The problem, as I see it, is not that there is anything in particular wrong with the p value as a tool but that there are far too many grotesquely incompetent people infesting our laboratories: they should be weeded out forthwith and sent off to be greengrocers or what ever God intended them to be.

This is no joke. If you can not get your head around the prosecutor’s fallacy of P(A|B) = P(B|A), or inverse problems as a class, then you have no business being responsible for any important piece of research. Washing bottles, maybe, or counting beans or sexing rats, but you are not to be trusted to deliver any sort of professional level analysis: as the literature shows all too clearly, such people fall into the simplest logical traps and are subsequently befuddled when trying to diagnose where it all went wrong.

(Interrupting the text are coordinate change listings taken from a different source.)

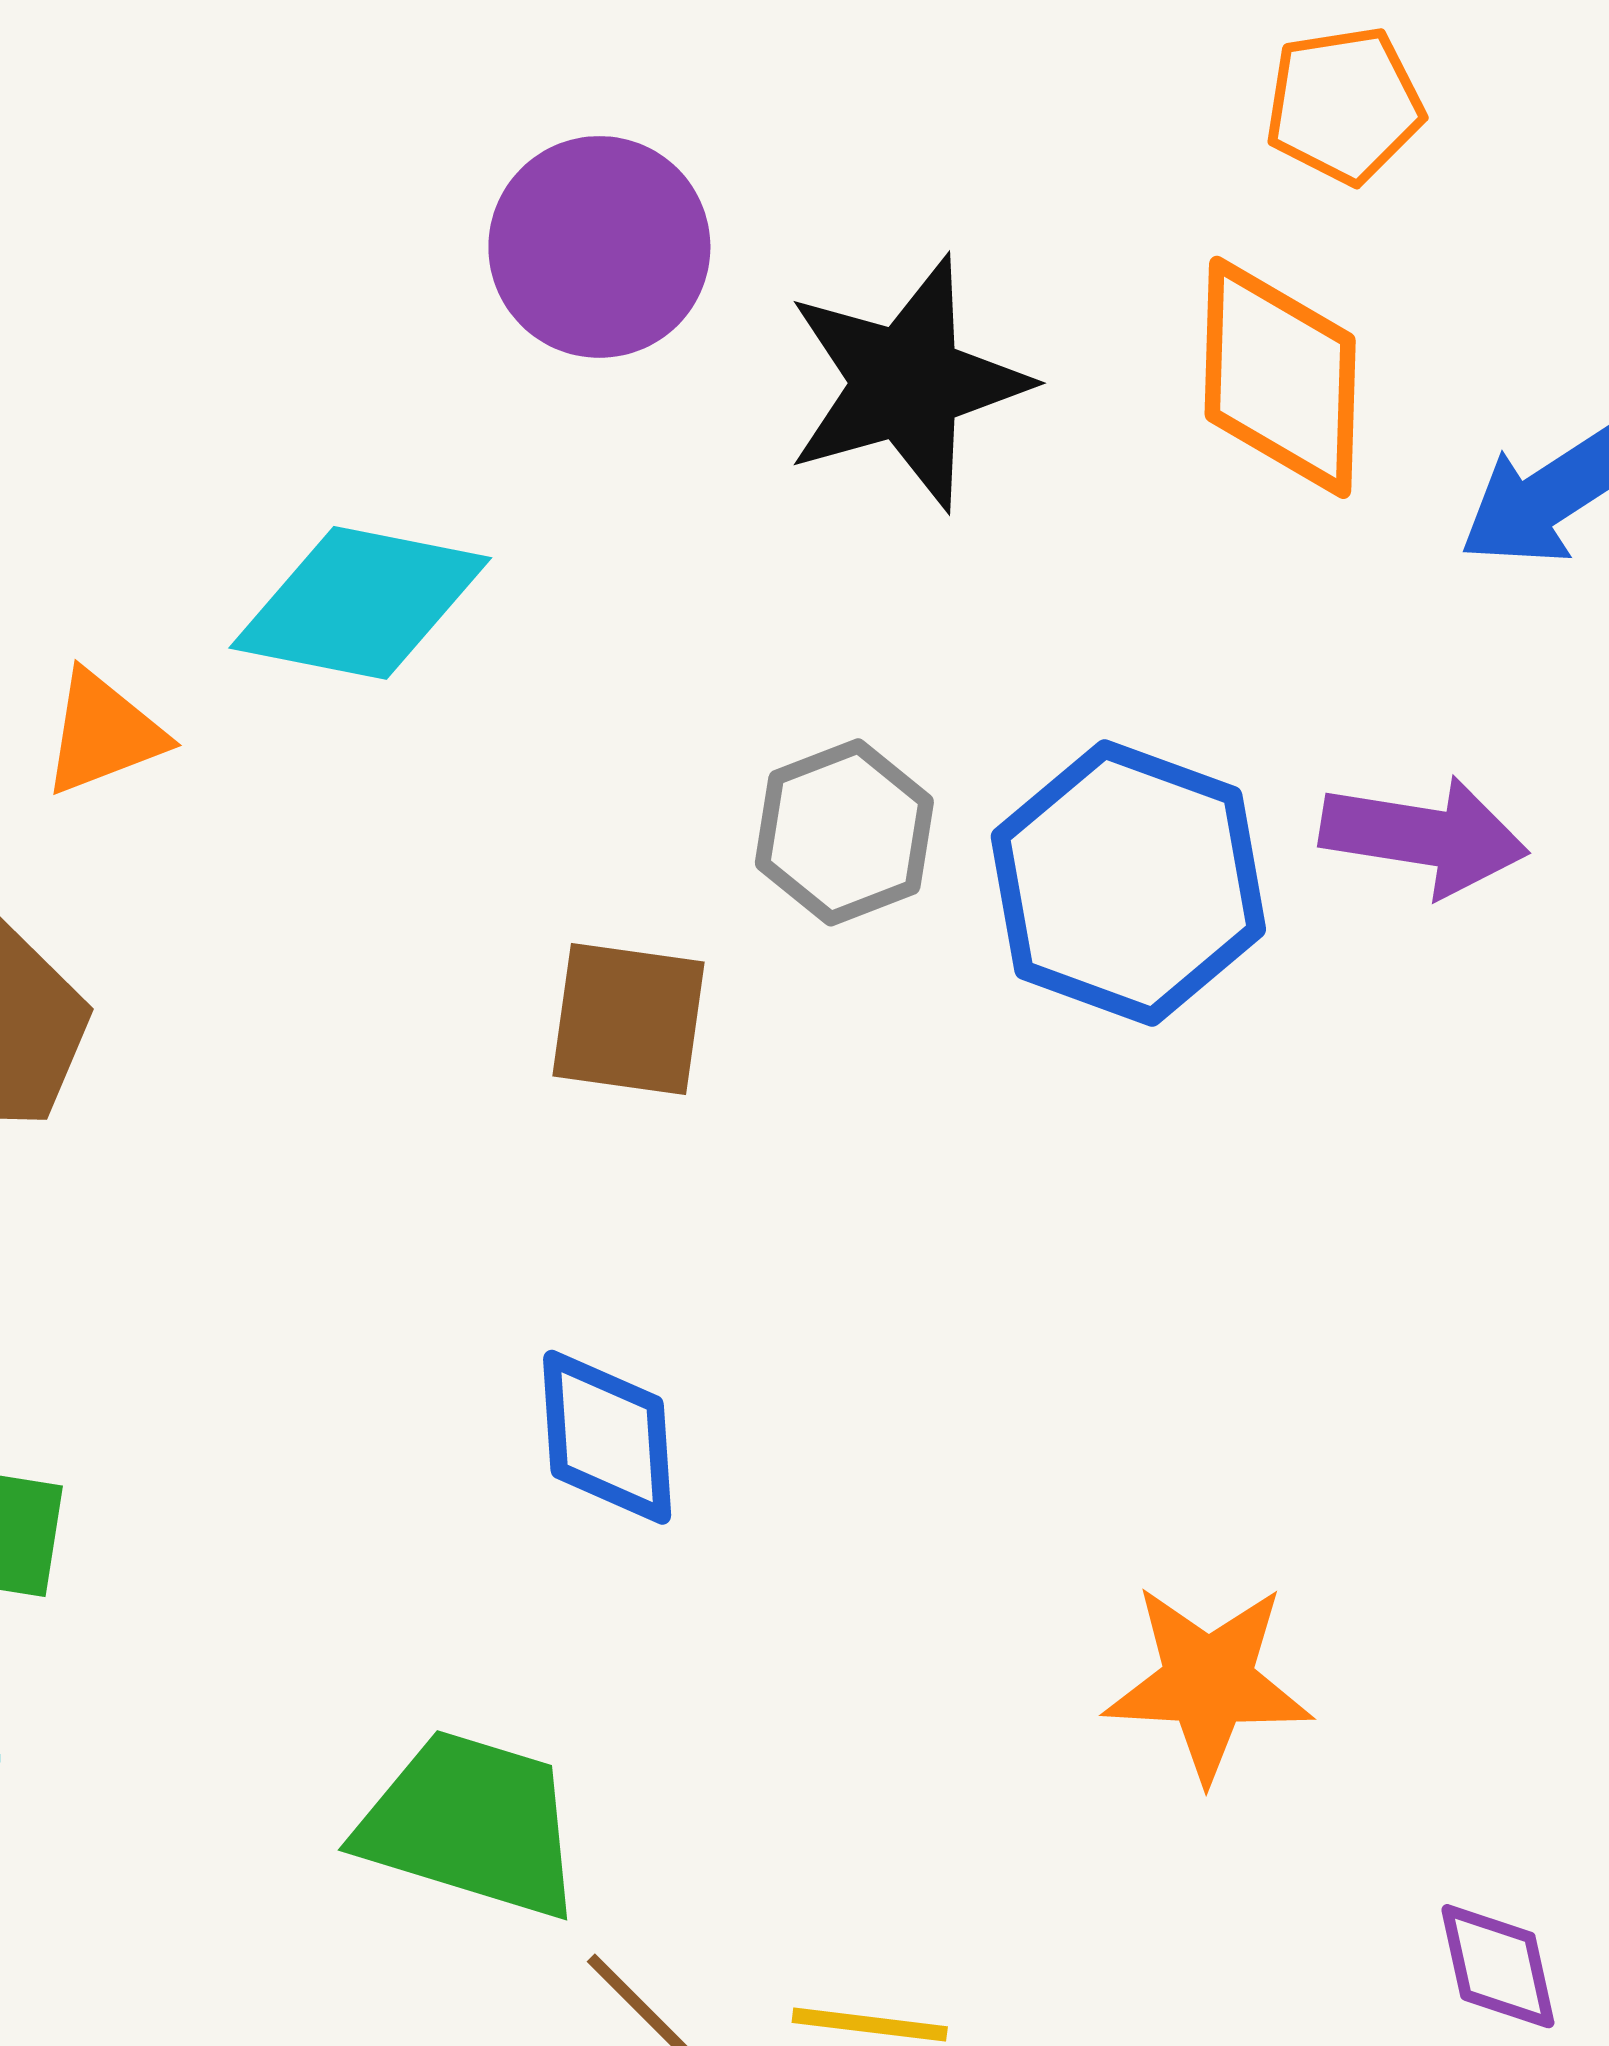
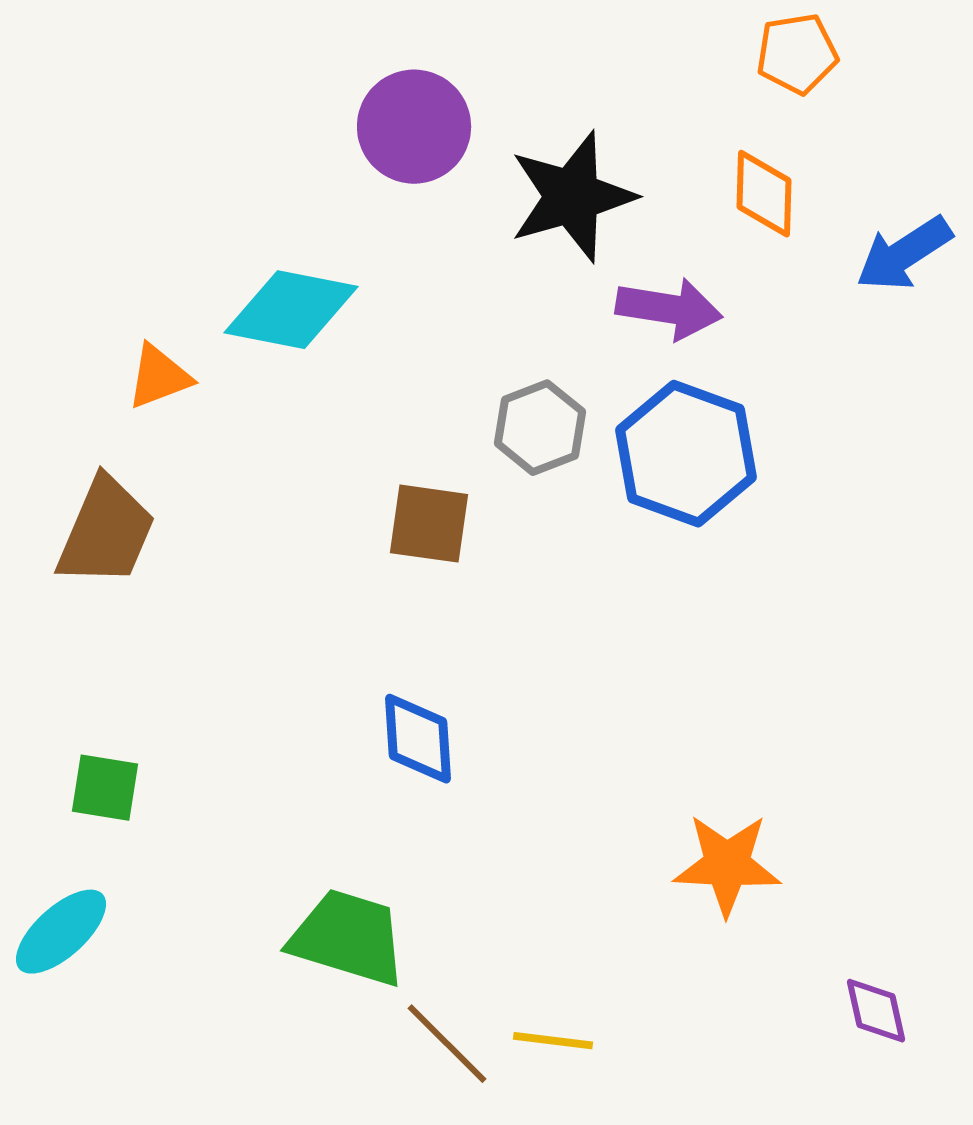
orange diamond: (1280, 377) -> (764, 194), size x0.7
purple arrow: (1424, 836) -> (669, 309), moved

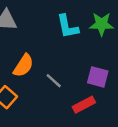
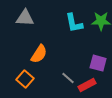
gray line: (54, 81) -> (68, 78), moved

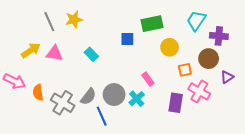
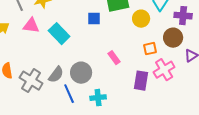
yellow circle: (170, 47) -> (141, 19), moved
pink triangle: (54, 53) -> (31, 26), moved
cyan rectangle: (91, 54) -> (59, 34), size x1.5
pink cross: (199, 91) -> (164, 70), turned 30
cyan cross: (137, 99) -> (98, 98), moved, turned 35

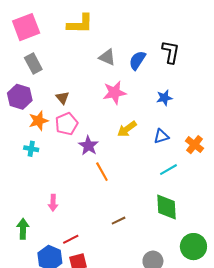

So teach your students something along the lines of “the p value is the first step in the long and arduous process of establishing that some claim is both justified and important. Its purpose is to check, right off the bat, whether you are trying to extract more insight from your numbers than the data actually warrant.” From that starting point you can move on to study the other important methodological issues like multiple comparisons and confounding variables that are also abused on a regular basis by the uncomprehending.

“since that is p(null hypothesis|data) rather than the correct p(data|null hypothesis)).”

No, the p-value is not the probability of the data given the null hypothesis (except in some special cases). It is the probability of the data plus some unobserved results that would also considered to be evidence against the null hypothesis. Which non-observations to include in calculating the p-value is not always clear. For instance, suppose that the null hypothesis is that a coin is fair, with a 50-50 chance of a toss coming up heads or tails, and suppose that we toss it 8 times and it comes up heads 7 times and tails once. The sequence of tosses will occur with probability 1/256, but that is not the p-value. We also consider the other ways in which heads could come up 7 times and tails once. We consider the exact sequence to be irrelevant. That probability is 8/256. But that is not all. We also consider the case in which the coin came up heads 8 times. That result is worse for the null hypothesis, but is definitely not part of the data. It is unobserved. Anyway, it gives us a p-value of 9/256. But wait! there’s more! A result of 7 tails and 1 head would also be as bad for the null hypothesis as a result of 7 heads and 1 tail. Why not include those unobserved results in the p-value calculation? Well, we do just that in a 2-tailed test, which yields a p-value of 18/256. It may seem strange, but why not a 2-tailed test? After all, one coin flip gives no information at all about whether the null hypothesis is true or not. Shouldn’t the p-value after one flip be 1.00? It is with a 2-tailed test.